I think it does, but it is often more subtle. People may not realize they are making racist assumptions. Raising a son who is biracial, and who will ultimately be at least 6 foot 4 inches, I am especially conscious of these assumptions and how he will be perceived as he grows older.

It is also structural. For example, with the Covid-19 crisis that we are facing, the systemic challenges facing people of color are more apparent. These communities have less access to healthcare, and they are more often in jobs that have been deemed essential but expose them to the virus. Also because of structural racism and lack of generational wealth, people of color are more often in multi-family residences, where staying away from each other is hard.

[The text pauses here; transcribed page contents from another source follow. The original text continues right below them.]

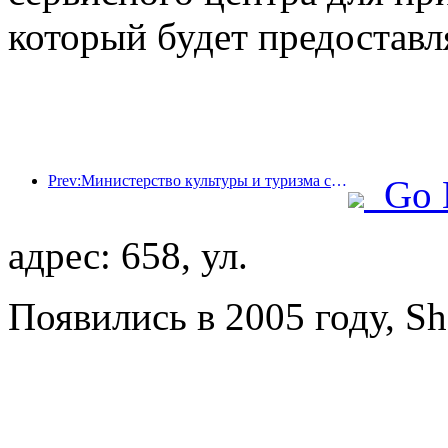
который будет предоставл
Prev:Министерство культуры и туризма сообщило, что в 2025 году 16 994 достопримечательности категории А посетили 7,51 миллиарда человек, что принесло доход от туризма в размере 554,49 миллиарда юаней.
Go 
адрес: 658, ул.
Появились в 2005 году, Sh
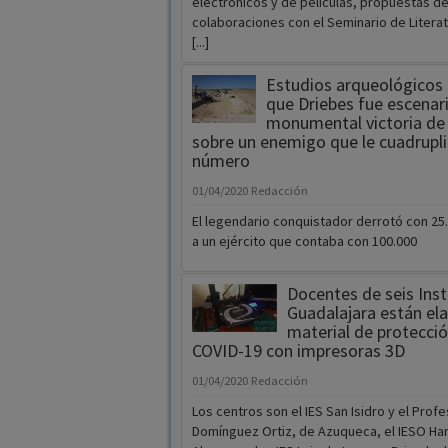
Estudios arqueológicos
que Driebes fue escenar
monumental victoria de 
sobre un enemigo que le cuadrupl
número
01/04/2020
Redacción
El legendario conquistador derrotó con 2
a un ejército que contaba con 100.000
Docentes de seis Inst
Guadalajara están el
material de protecció
COVID-19 con impresoras 3D
01/04/2020
Redacción
Los centros son el IES San Isidro y el Prof
Domínguez Ortiz, de Azuqueca, el IESO Har
Alovera, y los IES Luis de Lucena, Brianda
Castilla, en la capital.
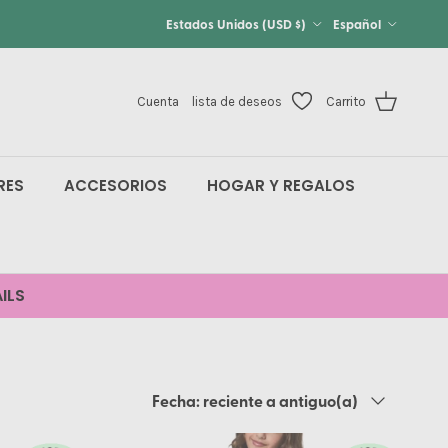
País/Región
Idioma
Estados Unidos (USD $)
Español
Cuenta
lista de deseos
Carrito
RES
ACCESORIOS
HOGAR Y REGALOS
ILS
Ordenar por
Fecha: reciente a antiguo(a)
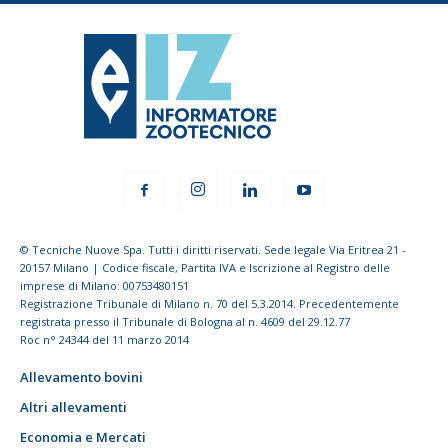
© Tecniche Nuove Spa. Tutti i diritti riservati. Sede legale Via Eritrea 21 -
20157 Milano | Codice fiscale, Partita IVA e Iscrizione al Registro delle
imprese di Milano: 00753480151
Registrazione Tribunale di Milano n. 70 del 5.3.2014. Precedentemente
registrata presso il Tribunale di Bologna al n. 4609 del 29.12.77
Roc n° 24344 del 11 marzo 2014
Allevamento bovini
Altri allevamenti
Economia e Mercati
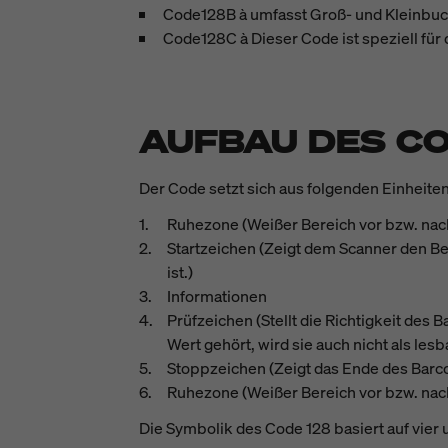
Code128B à umfasst Groß- und Kleinbuc
Code128C à Dieser Code ist speziell für
AUFBAU DES CO
Der Code setzt sich aus folgenden Einheit
Ruhezone (Weißer Bereich vor bzw. nach
Startzeichen (Zeigt dem Scanner den B
ist.)
Informationen
Prüfzeichen (Stellt die Richtigkeit des 
Wert gehört, wird sie auch nicht als les
Stoppzeichen (Zeigt das Ende des Barc
Ruhezone (Weißer Bereich vor bzw. nach
Die Symbolik des Code 128 basiert auf vier 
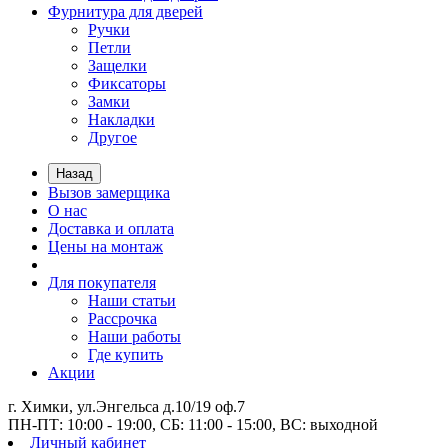
Фурнитура для дверей
Ручки
Петли
Защелки
Фиксаторы
Замки
Накладки
Другое
Назад
Вызов замерщика
О нас
Доставка и оплата
Цены на монтаж
Для покупателя
Наши статьи
Рассрочка
Наши работы
Где купить
Акции
г. Химки, ул.Энгельса д.10/19 оф.7
ПН-ПТ: 10:00 - 19:00, СБ: 11:00 - 15:00, ВС: выходной
Личный кабинет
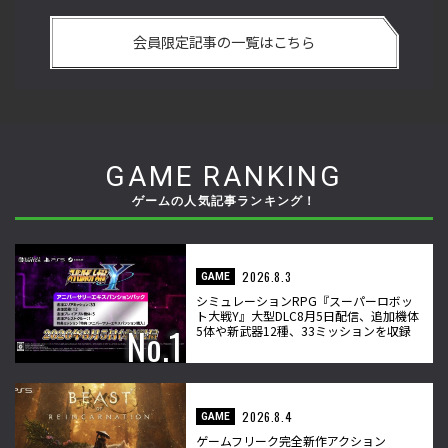
手
「ストリートファイターリーグ 2022 グランドファイナル」覚
2
ム
悟を決めたカワノ選手の攻略を解説！【ストーム久保のプロ
終
会員限定記事の一覧はこちら
格闘ゲーマーのゲンバから！ 第49回】
マ
GAME RANKING
ゲームの人気記事ランキング！
2026.8.3
GAME
シミュレーションRPG『スーパーロボッ
ト大戦Y』大型DLC8月5日配信、追加機体
5体や新武器12種、33ミッションを収録
2026.8.4
GAME
ゲームフリーク完全新作アクション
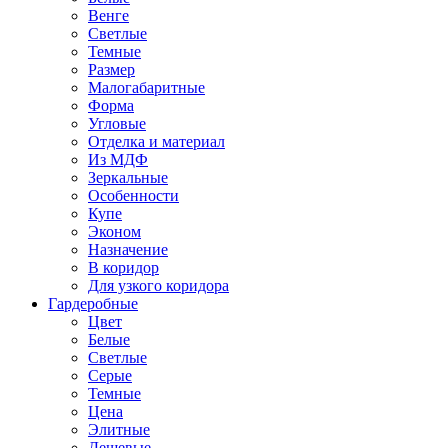
Венге
Светлые
Темные
Размер
Малогабаритные
Форма
Угловые
Отделка и материал
Из МДФ
Зеркальные
Особенности
Купе
Эконом
Назначение
В коридор
Для узкого коридора
Гардеробные
Цвет
Белые
Светлые
Серые
Темные
Цена
Элитные
Дешевые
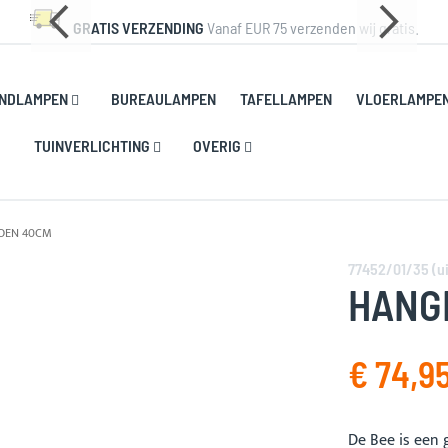
GRATIS VERZENDING
Vanaf EUR 75 verzenden wij gratis.
NDLAMPEN
BUREAULAMPEN
TAFELLAMPEN
VLOERLAMPE
TUINVERLICHTING
OVERIG
OEN 40CM
77452/01/35 (u
HANG
€ 74,9
De Bee is een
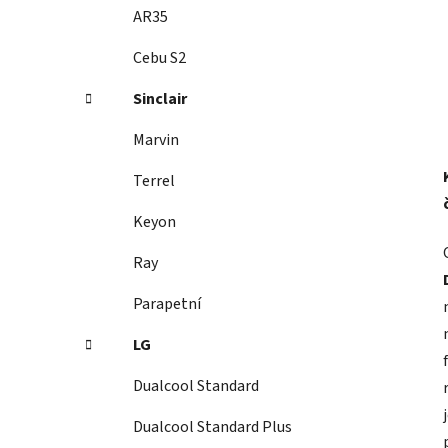
AR35
Cebu S2
Sinclair
Marvin
Terrel
Keyon
Ray
Parapetní
LG
Dualcool Standard
Dualcool Standard Plus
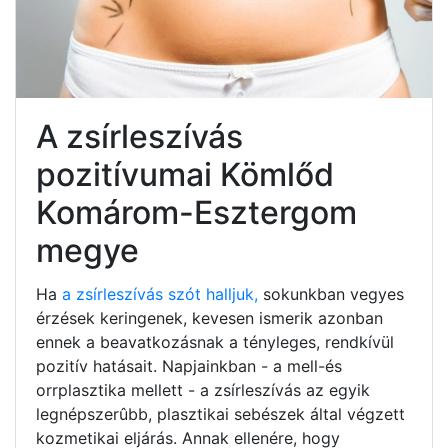
A zsírleszívás
pozitívumai Kömlőd
Komárom-Esztergom
megye
Ha
a zsírleszívás szót halljuk,
sokunkban vegyes
érzések keringenek, kevesen ismerik azonban
ennek a beavatkozásnak a tényleges, rendkívül
pozitív hatásait. Napjainkban - a mell-és
orrplasztika mellett - a zsírleszívás az egyik
legnépszerûbb, plasztikai sebészek által végzett
kozmetikai eljárás. Annak ellenére, hogy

How did you explain race/racism to them and at what age?
When my son was 4, we read a book about Jackie Robinson and it talked about Jim Crow laws and how African-Americans were treated. He was very confused, so my husband and I had to first explain to him that his skin color was different and then try to explain how people of color were treated.

When was the first time your child experienced racism?
When Ethan was 2 and we still lived in Kentucky, another child said, “Look at that kid – he’s brown!” as though he’d never seen a colored person before…maybe because he hadn’t.

In your opinion, how is growing up in America as a child of color different?
I worry about taking away his innocence because I will have to talk to him about how the world will see him. We have always talked about racism as being in the past, and at some point that will change. I feel that right now my whiteness protects him in terms of how the world treats him.

If you could give advice to parents out there, what would it be?
One thing is to make sure your child knows that they are beautiful no matter their skin color. Don’t be “colorblind.” It is okay to see color, because the world will, and they have a rich heritage associated with that skin color. I think white people are uncomfortable talking about race and color, but we have to especially in interracial families. It is important to notice our differences and embrace them.